Extrait du document:
---+---
Cette attitude fonde aussi sa poétique: il s’agit de saisir l’instant, de le creuser, de le déployer dans tous ses sens et ses ramifications. «C’est moi, ici et maintenant. Une seconde. Je sors dans la rue, quelque chose me touche, une impression se grave, un mot traîne dans mon esprit et cela m’obsède, il me faut alors mettre en forme cette impression. J’y arrive, ou pas. L’essentiel est de trouver les mots qui correspondent à ce que je sens.»

S’il cite Ramuz, pour l’invention d’une langue et l’immersion dans une terre aimée, Claude Tabarini  revendique aussi son «côté dada», lui qui «fait du surréalisme toute  la journée» sur le mode de la plaisanterie. Certains rient, d’autres ne comprennent pas du tout. Un exemple? Il fuse: «Un mégaphone n’est beau qu’à la Chaux-de-Fonds. Jamais vous n’entendrez cette phrase ailleurs!» Parfois, il note ses drôles de maximes et ça donne les aphorismes humoristiques du Garnement qui aimait la cuisine rapide (Héros-limite, 2004).
---+---
Entrées tirées d'une collection:
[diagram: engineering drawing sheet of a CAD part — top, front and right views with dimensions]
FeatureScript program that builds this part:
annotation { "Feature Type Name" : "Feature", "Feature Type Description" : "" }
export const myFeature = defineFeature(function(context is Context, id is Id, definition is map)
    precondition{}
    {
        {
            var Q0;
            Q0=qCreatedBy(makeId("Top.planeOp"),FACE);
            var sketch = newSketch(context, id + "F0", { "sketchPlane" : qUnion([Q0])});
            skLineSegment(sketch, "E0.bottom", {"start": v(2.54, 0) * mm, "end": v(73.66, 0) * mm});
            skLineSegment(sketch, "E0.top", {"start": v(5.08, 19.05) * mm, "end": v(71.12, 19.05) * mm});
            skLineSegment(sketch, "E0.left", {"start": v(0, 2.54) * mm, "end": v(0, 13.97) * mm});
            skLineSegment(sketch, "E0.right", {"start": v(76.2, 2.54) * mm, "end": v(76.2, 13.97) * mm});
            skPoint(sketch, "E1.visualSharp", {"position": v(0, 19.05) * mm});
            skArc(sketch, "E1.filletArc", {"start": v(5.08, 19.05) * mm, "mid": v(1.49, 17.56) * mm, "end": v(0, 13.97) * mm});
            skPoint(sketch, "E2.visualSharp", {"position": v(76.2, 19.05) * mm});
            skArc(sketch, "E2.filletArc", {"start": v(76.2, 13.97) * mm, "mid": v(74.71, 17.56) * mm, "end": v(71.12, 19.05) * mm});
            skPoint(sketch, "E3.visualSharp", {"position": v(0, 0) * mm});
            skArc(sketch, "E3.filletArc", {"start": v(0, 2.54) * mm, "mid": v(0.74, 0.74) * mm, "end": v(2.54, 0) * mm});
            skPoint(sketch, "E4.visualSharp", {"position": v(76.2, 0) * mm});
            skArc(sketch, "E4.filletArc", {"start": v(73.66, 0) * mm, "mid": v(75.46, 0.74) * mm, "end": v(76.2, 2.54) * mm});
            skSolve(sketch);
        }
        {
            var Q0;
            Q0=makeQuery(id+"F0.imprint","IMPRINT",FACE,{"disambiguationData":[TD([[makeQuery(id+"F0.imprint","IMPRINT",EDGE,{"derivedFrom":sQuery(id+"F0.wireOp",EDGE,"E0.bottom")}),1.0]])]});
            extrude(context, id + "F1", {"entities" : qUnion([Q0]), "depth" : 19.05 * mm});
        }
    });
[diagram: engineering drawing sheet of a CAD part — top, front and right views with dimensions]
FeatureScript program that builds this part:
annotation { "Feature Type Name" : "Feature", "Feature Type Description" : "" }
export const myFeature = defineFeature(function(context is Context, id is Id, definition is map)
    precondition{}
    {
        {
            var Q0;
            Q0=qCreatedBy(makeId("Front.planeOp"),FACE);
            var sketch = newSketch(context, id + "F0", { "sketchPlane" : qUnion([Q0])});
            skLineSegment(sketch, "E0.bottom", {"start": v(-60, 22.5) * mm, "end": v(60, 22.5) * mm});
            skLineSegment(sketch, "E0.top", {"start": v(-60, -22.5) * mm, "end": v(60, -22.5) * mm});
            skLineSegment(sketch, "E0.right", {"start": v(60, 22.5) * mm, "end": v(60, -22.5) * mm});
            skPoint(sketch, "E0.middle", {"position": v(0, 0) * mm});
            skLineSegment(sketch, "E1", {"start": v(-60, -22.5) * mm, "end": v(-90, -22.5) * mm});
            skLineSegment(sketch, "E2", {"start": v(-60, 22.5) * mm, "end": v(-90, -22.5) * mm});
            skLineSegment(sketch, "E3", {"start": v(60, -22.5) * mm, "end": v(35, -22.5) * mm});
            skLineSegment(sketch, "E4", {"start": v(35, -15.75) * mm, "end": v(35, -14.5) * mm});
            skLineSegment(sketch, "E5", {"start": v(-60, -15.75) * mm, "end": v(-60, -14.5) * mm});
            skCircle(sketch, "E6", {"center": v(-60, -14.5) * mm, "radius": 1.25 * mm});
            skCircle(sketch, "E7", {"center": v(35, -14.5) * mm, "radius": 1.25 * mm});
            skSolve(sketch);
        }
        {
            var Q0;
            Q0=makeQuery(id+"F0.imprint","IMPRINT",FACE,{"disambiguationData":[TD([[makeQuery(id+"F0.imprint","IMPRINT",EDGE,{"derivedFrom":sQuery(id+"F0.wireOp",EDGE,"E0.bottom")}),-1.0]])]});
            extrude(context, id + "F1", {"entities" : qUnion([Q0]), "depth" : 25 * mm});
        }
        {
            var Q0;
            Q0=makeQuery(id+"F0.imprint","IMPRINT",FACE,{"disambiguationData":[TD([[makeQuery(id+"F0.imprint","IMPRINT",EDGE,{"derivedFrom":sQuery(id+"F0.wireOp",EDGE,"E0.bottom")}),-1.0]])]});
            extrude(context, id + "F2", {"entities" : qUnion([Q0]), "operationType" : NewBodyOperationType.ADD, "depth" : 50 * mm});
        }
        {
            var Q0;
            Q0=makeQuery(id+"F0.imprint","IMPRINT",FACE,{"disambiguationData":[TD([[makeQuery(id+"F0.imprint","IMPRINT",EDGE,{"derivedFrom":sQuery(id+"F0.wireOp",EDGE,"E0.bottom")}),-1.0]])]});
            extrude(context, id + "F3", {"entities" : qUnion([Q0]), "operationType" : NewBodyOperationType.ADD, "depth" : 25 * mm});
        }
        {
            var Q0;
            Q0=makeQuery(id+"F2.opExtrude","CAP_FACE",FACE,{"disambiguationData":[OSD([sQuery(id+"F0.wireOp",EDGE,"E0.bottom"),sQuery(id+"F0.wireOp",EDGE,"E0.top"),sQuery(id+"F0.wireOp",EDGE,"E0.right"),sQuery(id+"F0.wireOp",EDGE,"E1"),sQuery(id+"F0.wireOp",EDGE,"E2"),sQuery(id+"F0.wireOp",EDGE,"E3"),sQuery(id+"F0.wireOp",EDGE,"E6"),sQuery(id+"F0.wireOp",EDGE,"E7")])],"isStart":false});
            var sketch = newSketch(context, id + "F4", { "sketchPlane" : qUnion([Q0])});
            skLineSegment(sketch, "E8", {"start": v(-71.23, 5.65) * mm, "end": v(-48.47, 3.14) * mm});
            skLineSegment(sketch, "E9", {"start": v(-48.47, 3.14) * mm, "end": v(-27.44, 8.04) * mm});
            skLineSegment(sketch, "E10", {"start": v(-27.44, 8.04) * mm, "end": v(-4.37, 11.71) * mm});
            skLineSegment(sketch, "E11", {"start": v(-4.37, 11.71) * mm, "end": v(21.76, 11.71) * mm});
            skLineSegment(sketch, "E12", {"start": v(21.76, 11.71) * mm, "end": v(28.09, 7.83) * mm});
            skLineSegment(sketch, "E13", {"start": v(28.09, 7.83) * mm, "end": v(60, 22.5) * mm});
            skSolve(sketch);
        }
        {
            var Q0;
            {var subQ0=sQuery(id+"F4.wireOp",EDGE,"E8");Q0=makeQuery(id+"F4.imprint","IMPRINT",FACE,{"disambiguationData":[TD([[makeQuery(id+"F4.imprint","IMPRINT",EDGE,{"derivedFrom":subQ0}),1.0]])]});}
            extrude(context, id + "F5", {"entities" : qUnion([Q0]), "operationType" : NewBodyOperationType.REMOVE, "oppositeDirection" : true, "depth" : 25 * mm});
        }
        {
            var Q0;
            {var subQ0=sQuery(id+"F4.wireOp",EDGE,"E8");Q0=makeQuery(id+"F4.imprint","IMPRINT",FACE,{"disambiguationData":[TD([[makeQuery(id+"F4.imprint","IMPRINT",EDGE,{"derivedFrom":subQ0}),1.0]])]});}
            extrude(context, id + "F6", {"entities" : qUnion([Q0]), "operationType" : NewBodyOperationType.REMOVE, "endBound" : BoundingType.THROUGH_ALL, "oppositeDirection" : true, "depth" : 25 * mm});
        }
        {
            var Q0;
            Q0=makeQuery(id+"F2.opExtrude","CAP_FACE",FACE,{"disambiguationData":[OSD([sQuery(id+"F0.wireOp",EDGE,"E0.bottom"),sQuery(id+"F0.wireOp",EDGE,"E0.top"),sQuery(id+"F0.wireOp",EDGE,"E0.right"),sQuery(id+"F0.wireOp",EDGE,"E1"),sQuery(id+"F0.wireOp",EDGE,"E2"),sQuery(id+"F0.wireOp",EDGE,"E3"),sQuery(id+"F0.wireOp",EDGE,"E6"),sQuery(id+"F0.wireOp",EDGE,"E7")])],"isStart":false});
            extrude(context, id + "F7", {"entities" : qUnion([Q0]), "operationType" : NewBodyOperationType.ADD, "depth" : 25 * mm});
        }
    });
---+---
Consigne 1: Relevez dans l'extrait les verbes à l'infinitif qui décrivent en quoi consiste la poétique de Claude Tabarini.
Consigne 2: D'après l'extrait, chez quel éditeur et en quelle année ont paru les aphorismes humoristiques du Garnement qui aimait la cuisine rapide ?
Consigne 3: Reproduisez le passage de l'extrait de « S’il cite Ramuz, pour » à « rapide (Héros-limite, 2004). ».
Appuyez-vous uniquement sur l'extrait pour répondre.

Réponse 1: saisir, creuser, déployer

Réponse 2: Chez Héros-limite, en 2004.

Réponse 3:
S’il cite Ramuz, pour l’invention d’une langue et l’immersion dans une terre aimée, Claude Tabarini  revendique aussi son «côté dada», lui qui «fait du surréalisme toute  la journée» sur le mode de la plaisanterie. Certains rient, d’autres ne comprennent pas du tout. Un exemple? Il fuse: «Un mégaphone n’est beau qu’à la Chaux-de-Fonds. Jamais vous n’entendrez cette phrase ailleurs!» Parfois, il note ses drôles de maximes et ça donne les aphorismes humoristiques du Garnement qui aimait la cuisine rapide (Héros-limite, 2004).